● **What you will do**:
(1) In the satellite radar abstract, what is the highest resolution at which TerraSAR-X images the sea surface?
(2) Carry on the satellite radar abstract from the point where it stops.

──────── Document text ────────

Meteo-Marine Parameters and Their Variability Observed by High Resolution Satellite Radar Images
Lehner, Susanne1; Pleskachevsky, Andrey1; Rosenthal, Wolfgang2
1German Aerospace Center (DLR), GERMANY; 2GAUSS, GERMANY

Space borne SAR (Synthetic Aperture Radar) is a unique sensor providing two dimensional information of the ocean surface. Due to its high resolution, daylight, weather independency and global coverage SAR is particularly suitable for many ocean and coastal observations. The new TerraSAR-X (TS-X) satellite radar acquires images of the sea surface with a high resolution up to 1m, individual ocean waves with wavelengths under 30m are detectable. The spatial variability of the wave parameters measured in TS-X scenes, wave refraction, wave groupiness and wave breaking are investigated.

──────── Provided data ────────

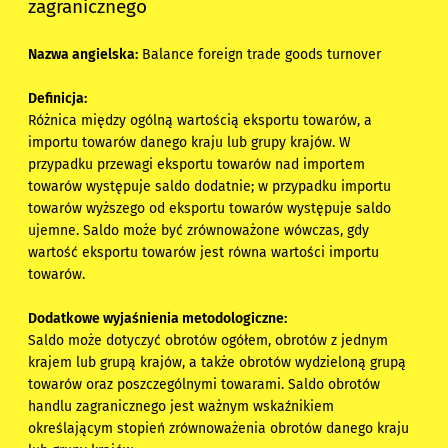
zagranicznego
Nazwa angielska:
Balance foreign trade goods turnover
Definicja:
Różnica między ogólną wartością eksportu towarów, a
importu towarów danego kraju lub grupy krajów. W
przypadku przewagi eksportu towarów nad importem
towarów występuje saldo dodatnie; w przypadku importu
towarów wyższego od eksportu towarów występuje saldo
ujemne. Saldo może być zrównoważone wówczas, gdy
wartość eksportu towarów jest równa wartości importu
towarów.
Dodatkowe wyjaśnienia metodologiczne:
Saldo może dotyczyć obrotów ogółem, obrotów z jednym
krajem lub grupą krajów, a także obrotów wydzieloną grupą
towarów oraz poszczególnymi towarami. Saldo obrotów
handlu zagranicznego jest ważnym wskaźnikiem
określającym stopień zrównoważenia obrotów danego kraju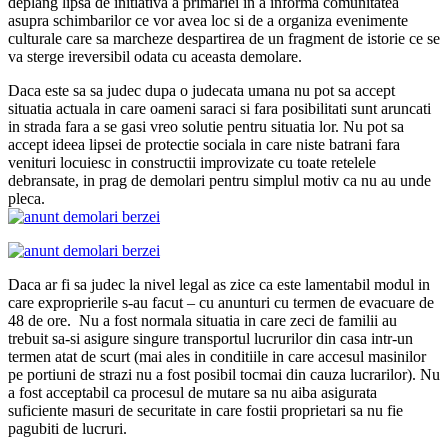
deplang lipsa de initiativa a primariei in a informa comunitatea
asupra schimbarilor ce vor avea loc si de a organiza evenimente
culturale care sa marcheze despartirea de un fragment de istorie ce se
va sterge ireversibil odata cu aceasta demolare.
Daca este sa sa judec dupa o judecata umana nu pot sa accept
situatia actuala in care oameni saraci si fara posibilitati sunt aruncati
in strada fara a se gasi vreo solutie pentru situatia lor. Nu pot sa
accept ideea lipsei de protectie sociala in care niste batrani fara
venituri locuiesc in constructii improvizate cu toate retelele
debransate, in prag de demolari pentru simplul motiv ca nu au unde
pleca.
Daca ar fi sa judec la nivel legal as zice ca este lamentabil modul in
care exproprierile s-au facut – cu anunturi cu termen de evacuare de
48 de ore. Nu a fost normala situatia in care zeci de familii au
trebuit sa-si asigure singure transportul lucrurilor din casa intr-un
termen atat de scurt (mai ales in conditiile in care accesul masinilor
pe portiuni de strazi nu a fost posibil tocmai din cauza lucrarilor). Nu
a fost acceptabil ca procesul de mutare sa nu aiba asigurata
suficiente masuri de securitate in care fostii proprietari sa nu fie
pagubiti de lucruri.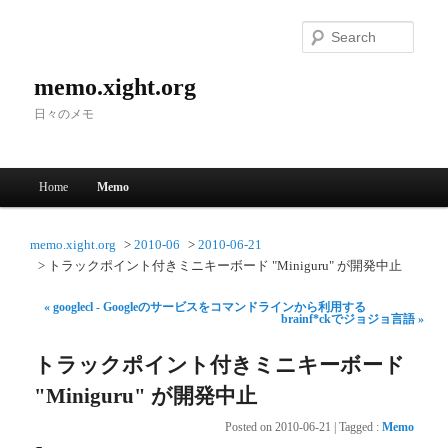
Searc
memo.xight.org
日々のメモ
Main menu
Home
Memo
Skip to primary content
Skip to secondary content
memo.xight.org
2010-06
2010-06-21
トラックポイント付きミニキーボード "Miniguru" が開発中止
« googlecl - Googleのサービスをコマンドラインから利用する
brainf*ckでジョジョ言語 »
トラックポイント付きミニキーボード
"Miniguru" が開発中止
Posted on
2010-06-21
|
Tagged
:
Memo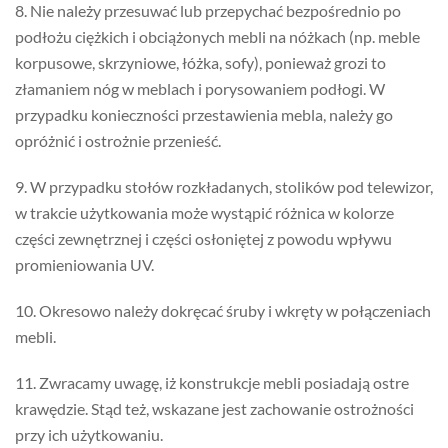
8. Nie należy przesuwać lub przepychać bezpośrednio po
podłożu ciężkich i obciążonych mebli na nóżkach (np. meble
korpusowe, skrzyniowe, łóżka, sofy), ponieważ grozi to
złamaniem nóg w meblach i porysowaniem podłogi. W
przypadku konieczności przestawienia mebla, należy go
opróżnić i ostrożnie przenieść.
9. W przypadku stołów rozkładanych, stolików pod telewizor,
w trakcie użytkowania może wystąpić różnica w kolorze
części zewnętrznej i części osłoniętej z powodu wpływu
promieniowania UV.
10. Okresowo należy dokręcać śruby i wkręty w połączeniach
mebli.
11. Zwracamy uwagę, iż konstrukcje mebli posiadają ostre
krawędzie. Stąd też, wskazane jest zachowanie ostrożności
przy ich użytkowaniu.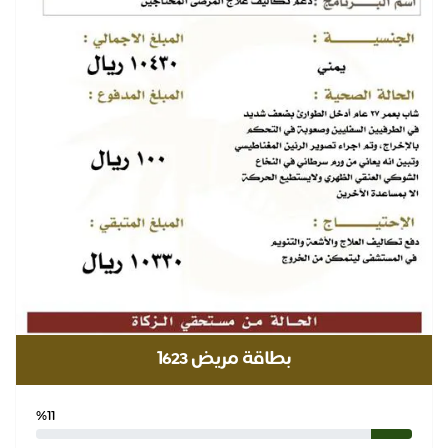
بطاقة مريض ١623
%11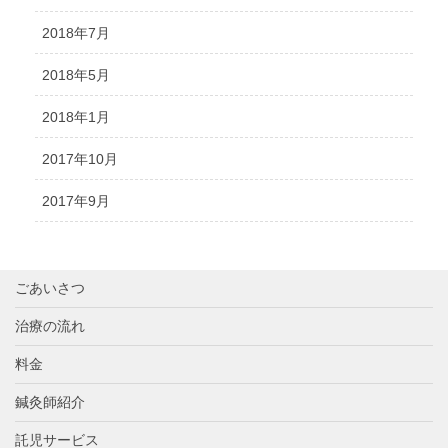
2018年7月
2018年5月
2018年1月
2017年10月
2017年9月
ごあいさつ
治療の流れ
料金
鍼灸師紹介
託児サービス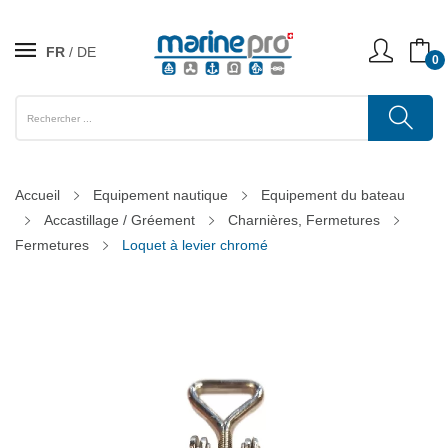
FR
DE
0
Accueil
Equipement nautique
Equipement du bateau
Accastillage / Gréement
Charnières, Fermetures
Fermetures
Loquet à levier chromé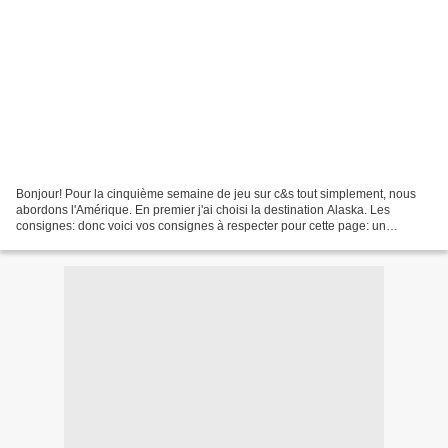
Bonjour! Pour la cinquième semaine de jeu sur c&s tout simplement, nous
abordons l'Amérique. En premier j'ai choisi la destination Alaska. Les
consignes: donc voici vos consignes à respecter pour cette page: un
monochrome blanc pour la neige au moins...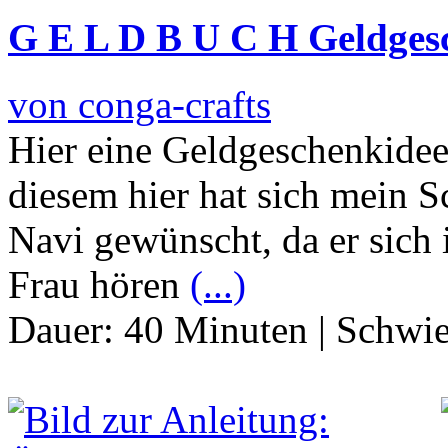
G E L D B U C H Geldges
von conga-crafts
Hier eine Geldgeschenkide
diesem hier hat sich mein 
Navi gewünscht, da er sich 
Frau hören
(...)
Dauer:
40 Minuten
|
Schwie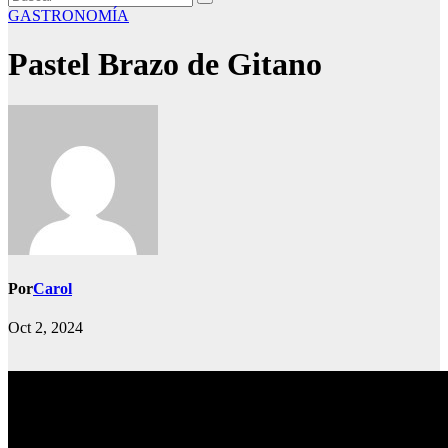
GASTRONOMÍA
Pastel Brazo de Gitano
Por
Carol
Oct 2, 2024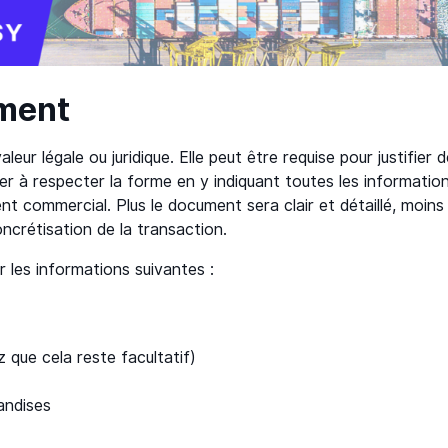
ment
eur légale ou juridique. Elle peut être requise pour justifier 
ller à respecter la forme en y indiquant toutes les informatio
commercial. Plus le document sera clair et détaillé, moins i
ncrétisation de la transaction.
 les informations suivantes :
que cela reste facultatif)
andises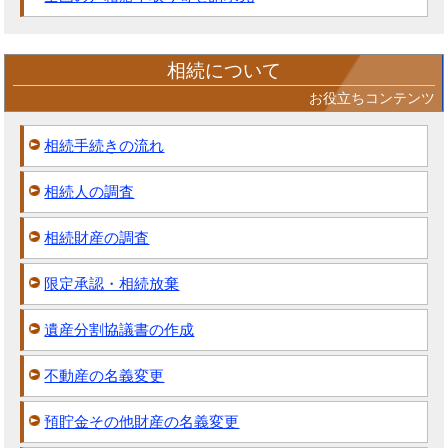
相続について
お役立ちコンテンツ
相続手続きの流れ
相続人の調査
相続財産の調査
限定承認・相続放棄
遺産分割協議書の作成
不動産の名義変更
預貯金その他財産の名義変更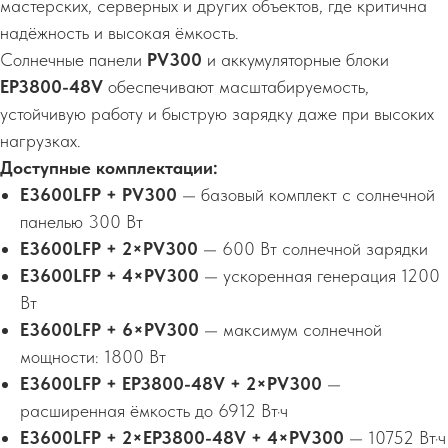
мастерских, серверных и других объектов, где критична
надёжность и высокая ёмкость.
Солнечные панели
PV300
и аккумуляторные блоки
EP3800-48V
обеспечивают масштабируемость,
устойчивую работу и быструю зарядку даже при высоких
нагрузках.
Доступные комплектации:
E3600LFP + PV300
— базовый комплект с солнечной
панелью 300 Вт
E3600LFP + 2×PV300
— 600 Вт солнечной зарядки
E3600LFP + 4×PV300
— ускоренная генерация 1200
Вт
E3600LFP + 6×PV300
— максимум солнечной
мощности: 1800 Вт
E3600LFP + EP3800-48V + 2×PV300
—
расширенная ёмкость до 6912 Вт·ч
E3600LFP + 2×EP3800-48V + 4×PV300
— 10752 Вт·ч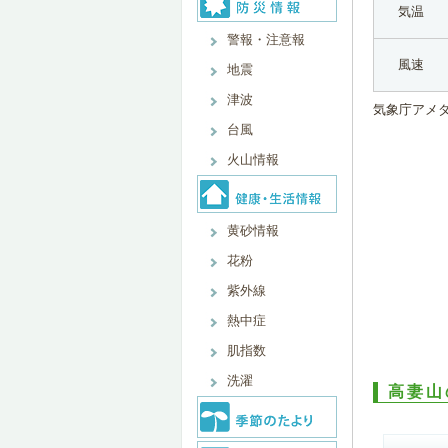
気温
警報・注意報
風速
地震
津波
気象庁アメ
台風
火山情報
黄砂情報
花粉
紫外線
熱中症
肌指数
洗濯
高妻山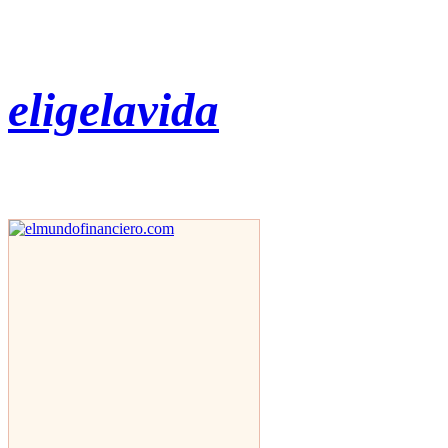
eligelavida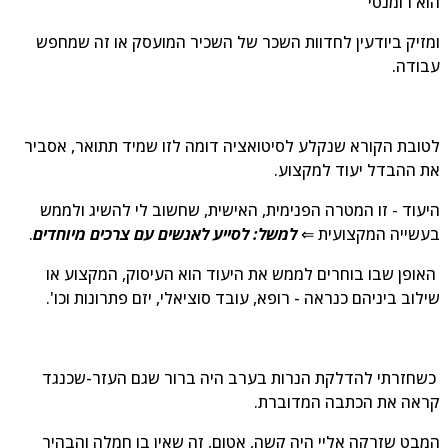
א רומנטי
זיק ביודעין לחדוות השכר של השכיר המועסק או זה שמחפש
ודה.
ובת הקורא שנקלע לסיטואציה דומה לזו שמיד תתואר, אסביר
 ההבדל יעוד למקצוע.
עוד - זו המטרה הפנימית, האישית, שחשוב לי להשיג ולממש
שייה המקצועית ⇐
למשל: לסייע לאנשים עם צרכים מיוחדים
.
ופן שבו בוחרים לממש את היעוד הוא העיסוק, המקצוע או
לוב ביניהם כנראה - רופא, עובד סוציאלי, יזם פתרונות וכו'.
חזרתי להדלקת הנרות בערב היה ברור שגם העזר-שכנגד
אה את הכתבה המדוברת.
בט שזרקה אליי היה קשה, אטום, זה שאין בו חמלה והבהיר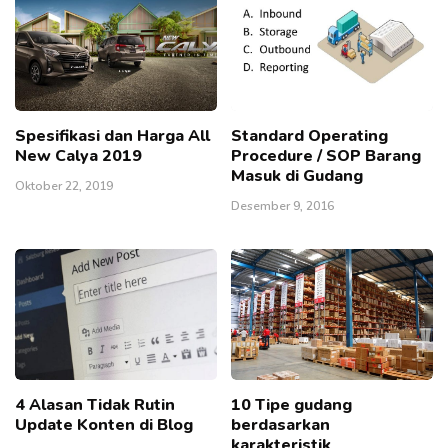
Spesifikasi dan Harga All
Standard Operating
New Calya 2019
Procedure / SOP Barang
Masuk di Gudang
Oktober 22, 2019
Desember 9, 2016
4 Alasan Tidak Rutin
10 Tipe gudang
Update Konten di Blog
berdasarkan
karakteristik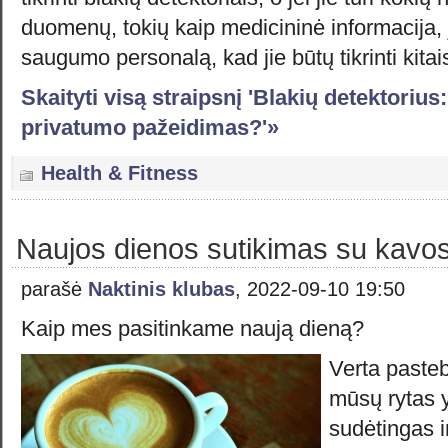
duomenų, tokių kaip medicininė informacija, ji
saugumo personalą, kad jie būtų tikrinti kitai
Skaityti visą straipsnį 'Blakių detektori
privatumo pažeidimas?'»
Health & Fitness
Naujos dienos sutikimas su kavos
parašė
Naktinis klubas
, 2022-09-10 19:50
Kaip mes pasitinkame naują dieną?
Verta pasteb
mūsų rytas yr
sudėtingas i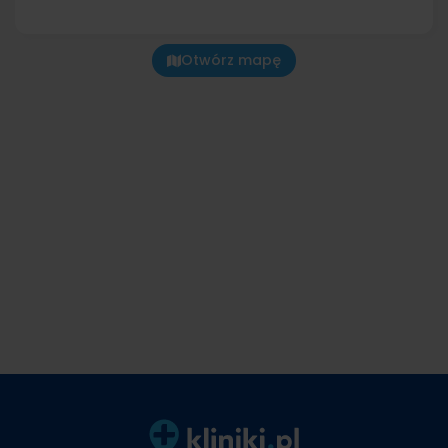
Otwórz mapę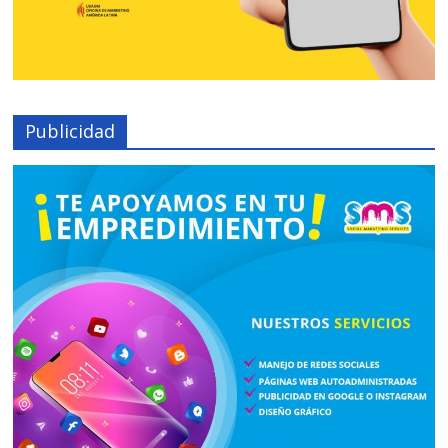
Publicidad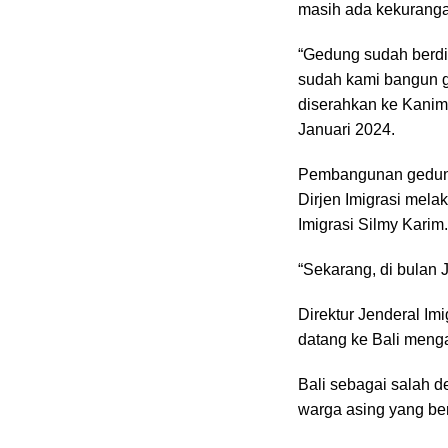
masih ada kekurangan
“Gedung sudah berdi
sudah kami bangun g
diserahkan ke Kanim 
Januari 2024.
Pembangunan gedung 
Dirjen Imigrasi mela
Imigrasi Silmy Karim.
“Sekarang, di bulan 
Direktur Jenderal Im
datang ke Bali meng
Bali sebagai salah 
warga asing yang be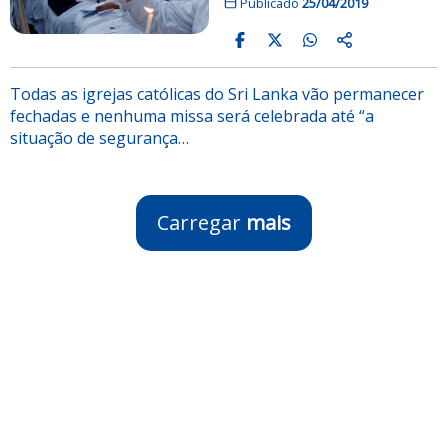
Publicado
25/04/2019
Todas as igrejas católicas do Sri Lanka vão permanecer
fechadas e nenhuma missa será celebrada até “a
situação de segurança…
Carregar
mais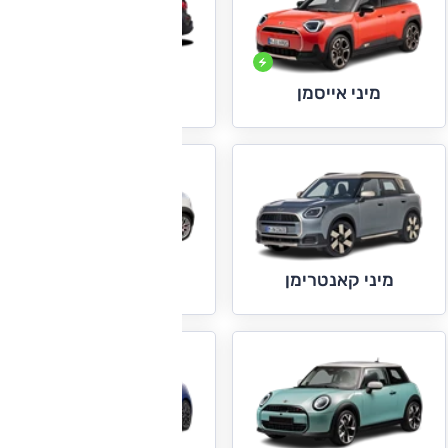
מיני פייסמן
מיני אייסמן
מיני קופה
מיני קאנטרימן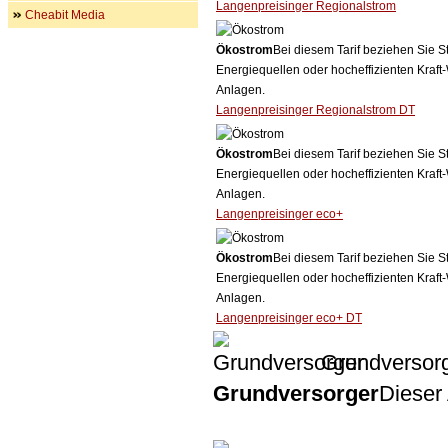
Langenpreisinger Regionalstrom
Cheabit Media
Ökostrom
Bei diesem Tarif beziehen Sie S
Energiequellen oder hocheffizienten Kraf
Anlagen.
Langenpreisinger Regionalstrom DT
Ökostrom
Bei diesem Tarif beziehen Sie S
Energiequellen oder hocheffizienten Kraf
Anlagen.
Langenpreisinger eco+
Ökostrom
Bei diesem Tarif beziehen Sie S
Energiequellen oder hocheffizienten Kraf
Anlagen.
Langenpreisinger eco+ DT
Grundversor
Grundversorger
Dieser 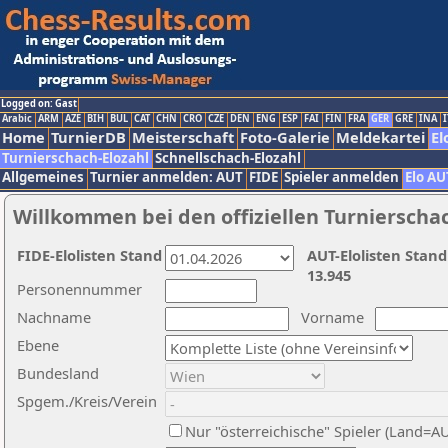
Logged on: Gast
Arabic
ARM
AZE
BIH
BUL
CAT
CHN
CRO
CZE
DEN
ENG
ESP
FAI
FIN
FRA
GER
GRE
INA
I
Home
TurnierDB
Meisterschaft
Foto-Galerie
Meldekartei
El
Turnierschach-Elozahl
Schnellschach-Elozahl
Allgemeines
Turnier anmelden: AUT
FIDE
Spieler anmelden
Elo AU
Willkommen bei den offiziellen Turnierscha
FIDE-Elolisten Stand
AUT-Elolisten Stand
13.945
Personennummer
Nachname
Vorname
Ebene
Bundesland
Spgem./Kreis/Verein
Nur "österreichische" Spieler (Land=A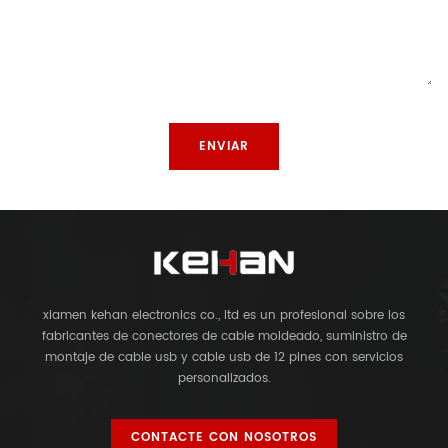
xiamen kehan electronics co., ltd es un profesional sobre los
fabricantes de conectores de cable moldeado, suministro de
montaje de cable usb y cable usb de 12 pines con servicios
personalizados.
CONTACTE CON NOSOTROS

────────

● **Answers by task**:
(1) Up to 1m.

(2)
Two-dimensional information of the ocean surface retrieved using TS-X data has been validated and fitted with collocated hindcast model results and buoy data for different oceanographic applications: derivation of the high-resolution wind field (XMOD algorithm) and integrated sea state parameters (empirical XWAVE algorithm). Both algorithms are capable to take into account fine-scale effects and this two-dimensional information can be successfully applied to validate numerical models. The refraction of long swell, rendered by high resolution SAR images has been also studied using wave ray tracking techniques. The changing of wavelength and direction in the rays allows detecting underwater structures (sandbars, reefs) and obtaining bathymetry. Wave ray technique also allows obtaining wave energy flux propagation towards the coast and its dissipation. The height of individual breaking waves can be obtained from SAR-image signatures. Retrieved amplitudes of the breaking waves are somewhat lower than predicted by wave models in the shoaling zone, likely due to a stronger dissipation than given by the model.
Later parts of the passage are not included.